Campaign Performance Table
The Campaign Performance table compares all active campaigns side-by-side—showing which campaigns drive traffic, conversions, and revenue using first-touch attribution.
Quick start
1. Select a domain (and optionally a conversion path)
2. Review the campaign rows showing sessions, conversions, and revenue
3. Click the expand button on any channel row to see traffic sources
4. Compare CVR (conversion rate) across campaigns to identify top performers
Understanding the table

Table structure
The table uses a hierarchical layout. Campaign header rows show totals for each campaign. Channel rows beneath show the breakdown by marketing channel. Expanding a channel row reveals the traffic sources (utm_source values) within that channel.
Table columns
| Column | What it shows |
| Campaign | The utm_campaign value. '(direct)' indicates traffic without campaign tagging. |
| Sessions | Number of sessions attributed to this campaign using first-touch attribution. |
| Converters | Sessions that resulted in at least one path completion. Each session counts once regardless of multiple conversions. |
| Revenue | Total revenue from converting sessions attributed to this campaign. |
| CVR | Conversion rate: (Converters ÷ Sessions) × 100. Higher percentages indicate more effective campaigns. |
Attribution model
This table uses first-touch attribution. Sessions are credited to the campaign and channel from their first tracked touchpoint. This reveals which campaigns introduce new visitors to your site.
Path-scoped vs sitewide mode
The table behaves differently depending on whether a conversion path is selected:
| Mode | What it measures |
| Sitewide (no path) | Sessions: All sessions with tracked touchpoints. Converters/Revenue: Any path completion on the site. |
| Path-scoped | Sessions: Only sessions that entered the selected funnel. Converters/Revenue: Only completions of the selected path. |
Path-scoped mode provides more focused analysis but may show fewer sessions since it only includes funnel entrants.
Drilling into sources
Click the expand button (chevron) on any channel row to reveal the traffic sources within that campaign and channel combination. Sources are identified by utm_source values. 'direct' indicates traffic without source tagging.
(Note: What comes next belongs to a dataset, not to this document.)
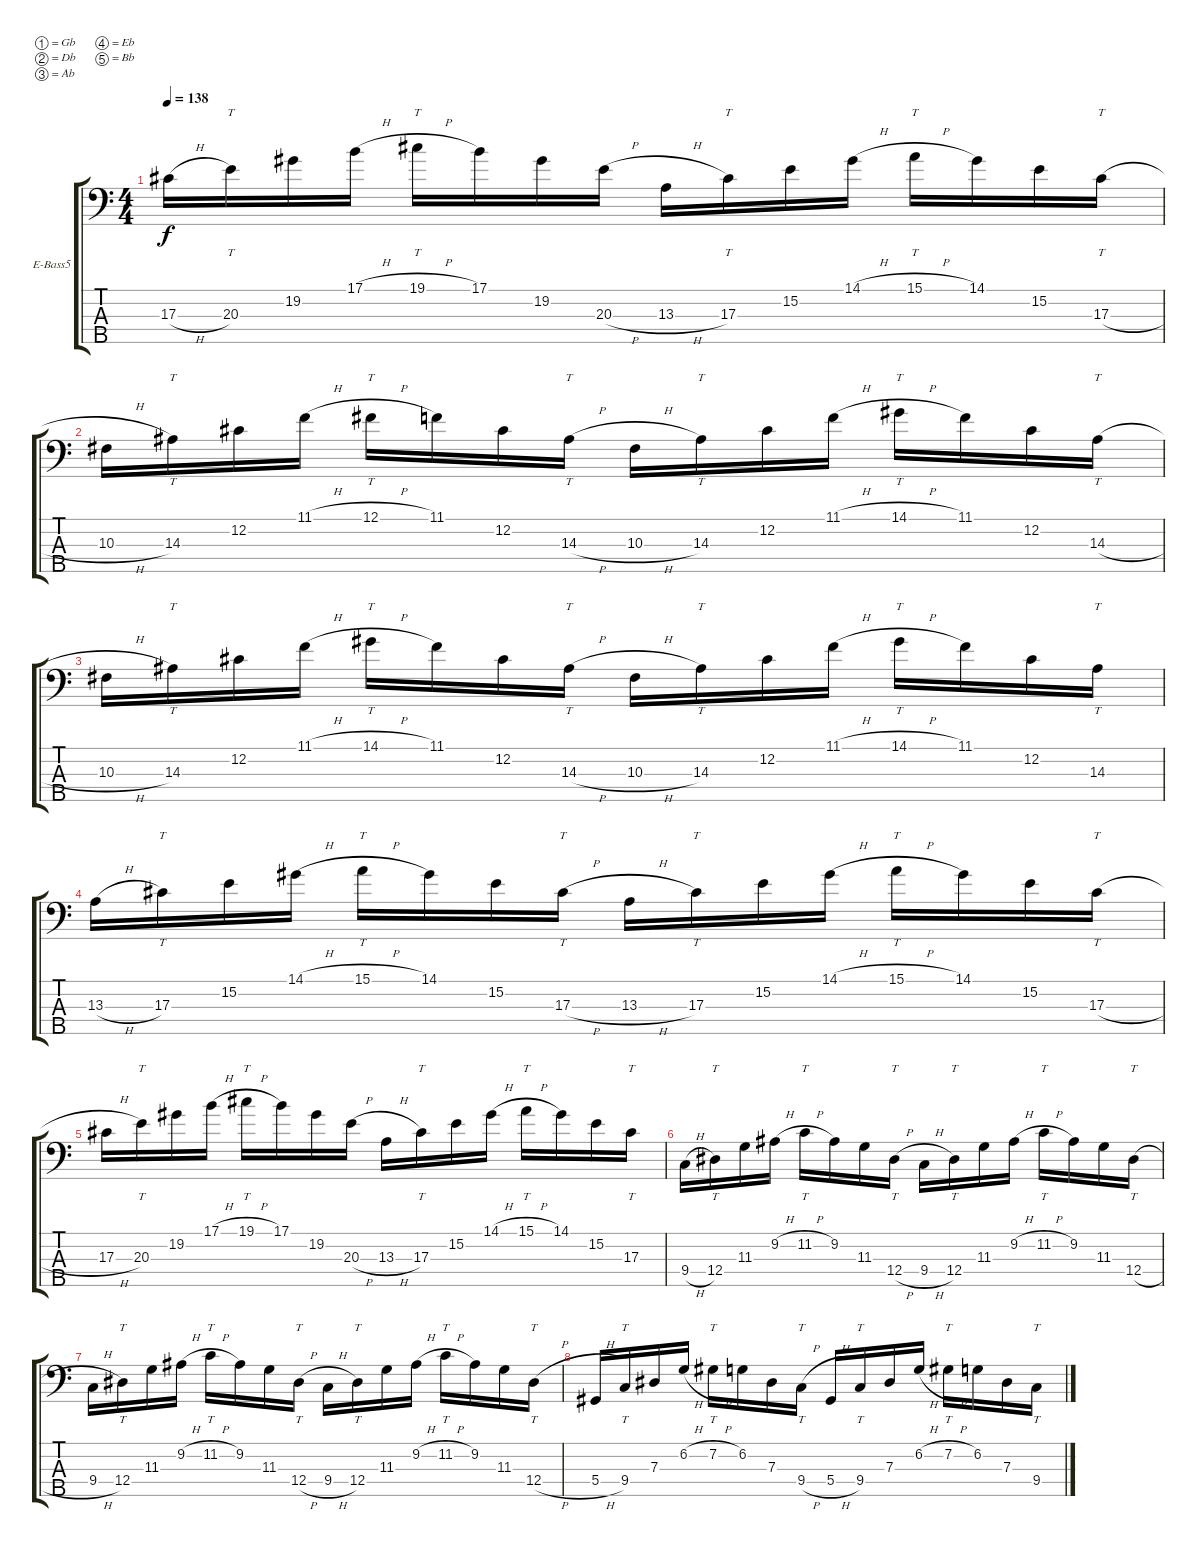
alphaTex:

Source rows show sessions, converters, and revenue for each specific traffic source, helping identify which platforms or referrers drive the best results within a campaign.
What should I do next?
| If you see... | Then... |
| Campaign with high sessions but low CVR | Traffic quality issue. Review targeting, landing pages, or audience fit for this campaign. |
| Campaign with high CVR but few sessions | Well-targeted but under-scaled. Consider increasing budget or reach for this campaign. |
| (direct) campaign dominates | UTM tagging may be incomplete. Review all marketing links to ensure proper campaign tagging. |
| Channel performs differently across campaigns | Campaign-specific factors at play. Compare messaging, offers, or audiences between campaigns. |
| High revenue but low converter count | High-value conversions. This campaign attracts fewer but more valuable customers. |
| Source within channel significantly outperforms | Double down on that source. Consider shifting budget from underperforming sources. |
Troubleshooting
Table is not visible
The Campaign Performance table requires cookie-based tracking. If the domain uses cookieless tracking, the section is hidden. First-touch attribution requires visitor journey data.
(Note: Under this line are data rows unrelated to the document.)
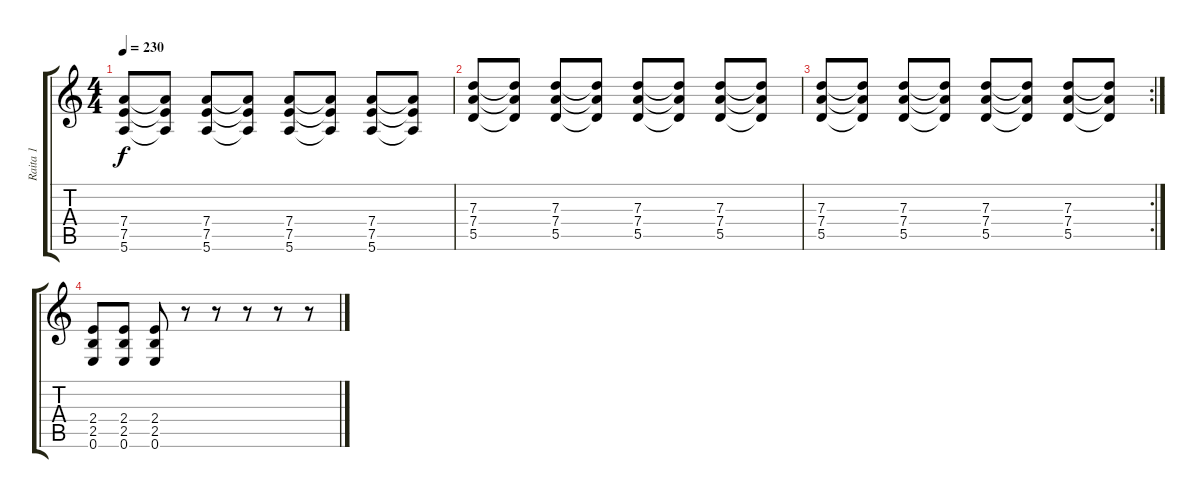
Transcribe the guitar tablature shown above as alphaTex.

\track ("Raita 1" "Raita 1") {instrument overdrivenguitar}
\staff {score tabs}
\tuning (E4 B3 G3 D3 A2 E2) {hide}
\ts (4 4)
\tempo 230
\clef g2
\ks c
(7.4 7.5 5.6).8{dy f} (7.4{t} 7.5{t} 5.6{t}).8 (7.4 7.5 5.6).8 (7.4{t} 7.5{t} 5.6{t}).8 (7.4 7.5 5.6).8 (7.4{t} 7.5{t} 5.6{t}).8 (7.4 7.5 5.6).8 (7.4{t} 7.5{t} 5.6{t}).8 |
(7.3 7.4 5.5).8 (7.3{t} 7.4{t} 5.5{t}).8 (7.3 7.4 5.5).8 (7.3{t} 7.4{t} 5.5{t}).8 (7.3 7.4 5.5).8 (7.3{t} 7.4{t} 5.5{t}).8 (7.3 7.4 5.5).8 (7.3{t} 7.4{t} 5.5{t}).8 |
\rc 2
(7.3 7.4 5.5).8 (7.3{t} 7.4{t} 5.5{t}).8 (7.3 7.4 5.5).8 (7.3{t} 7.4{t} 5.5{t}).8 (7.3 7.4 5.5).8 (7.3{t} 7.4{t} 5.5{t}).8 (7.3 7.4 5.5).8 (7.3{t} 7.4{t} 5.5{t}).8 |
(2.4 2.5 0.6).8 (2.4 2.5 0.6).8 (2.4 2.5 0.6).8 r.8 r.8 r.8 r.8 r.8
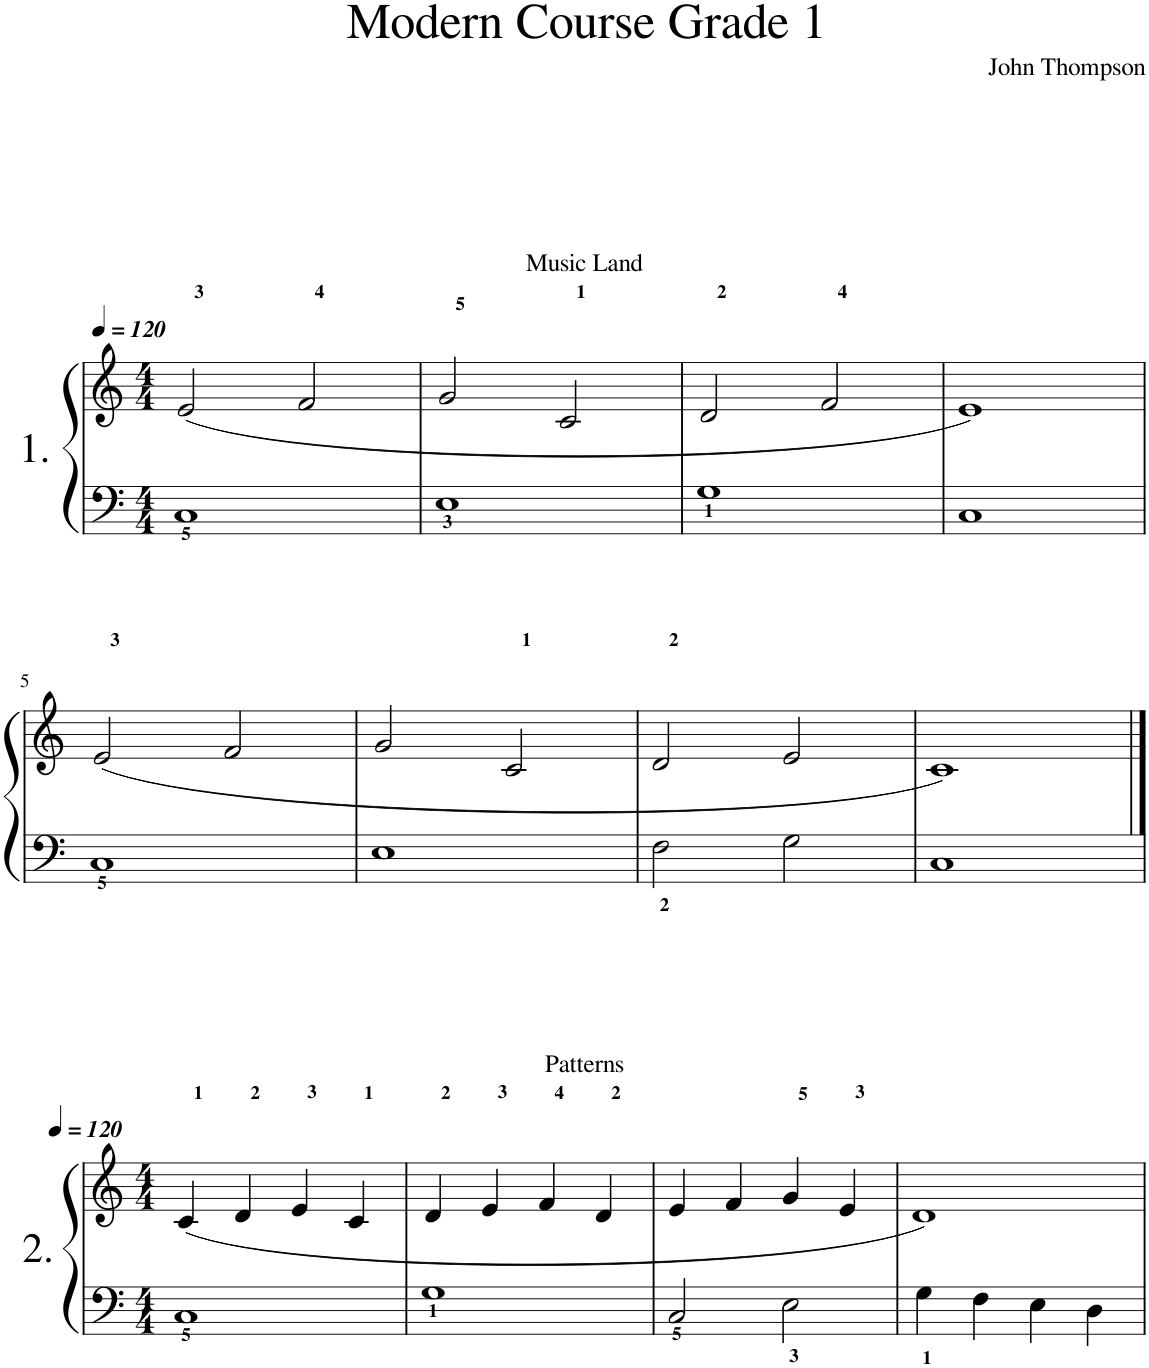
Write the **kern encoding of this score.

**kern	**kern
*part1	*part1
*staff2	*staff1
*I"Piano	*
*I'Pno.	*
*clefF4	*clefG2
*k[]	*k[]
*M4/4	*M4/4
*MM120	*MM120
=1	=1
1C	(2e/
.	2f/
=2	=2
1E	2g/
.	2c/
=3	=3
1G	2d/
.	2f/
=4	=4
1C	1e)
!!LO:LB:g=z
=5	=5
1C	(2e/
.	2f/
=6	=6
1E	2g/
.	2c/
=7	=7
2F<\	2d/
2G\	2e/
=8	=8
1C	1c)
!!LO:LB:g=z
==1	==1
*M4/4	*M4/4
*	*MM120
1C	(4c/
.	4d/
.	4e/
.	4c/
=2	=2
1G	4d/
.	4e/
.	4f/
.	4d/
=3	=3
2C/	4e/
.	4f/
2E<\	4g/
.	4e/
=4	=4
4G<\	1d)
4F\	.
4E\	.
4D\	.
=	=
*-	*-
'(direct)' shows most traffic
Traffic without utm_campaign parameters appears as '(direct)'. Review your marketing links to ensure proper UTM tagging. Internal links should generally not have campaign parameters.
Numbers differ from other reports
This table uses first-touch attribution at the session level. Other reports may use last-click attribution or count conversion events differently. Compare using the same attribution model.
Path-scoped mode shows fewer sessions
This is expected. Path-scoped mode only counts sessions that entered the selected funnel at step 1. Sitewide mode counts all sessions with tracked touchpoints.
FAQ
What does 'first-touch' attribution mean?
First-touch attribution credits the entire session to the campaign and channel from the visitor's first tracked interaction. This helps identify which campaigns introduce new visitors.
Why is 'Converters' different from conversion count?
'Converters' counts unique sessions that had at least one conversion. A session with three purchases counts as one converter. This prevents campaigns from appearing inflated due to multi-purchase sessions.
What's the difference between channel and source?
Channel is the marketing category (Paid Search, Email, Social, etc.). Source is the specific platform or referrer within that channel (google, facebook, newsletter, etc.). Expand channel rows to see source breakdown.
Why does currency show 'MIXED'?
When conversions within a campaign use different currencies, the table displays 'MIXED' rather than attempting to combine incompatible values. Filter by path to see single-currency results.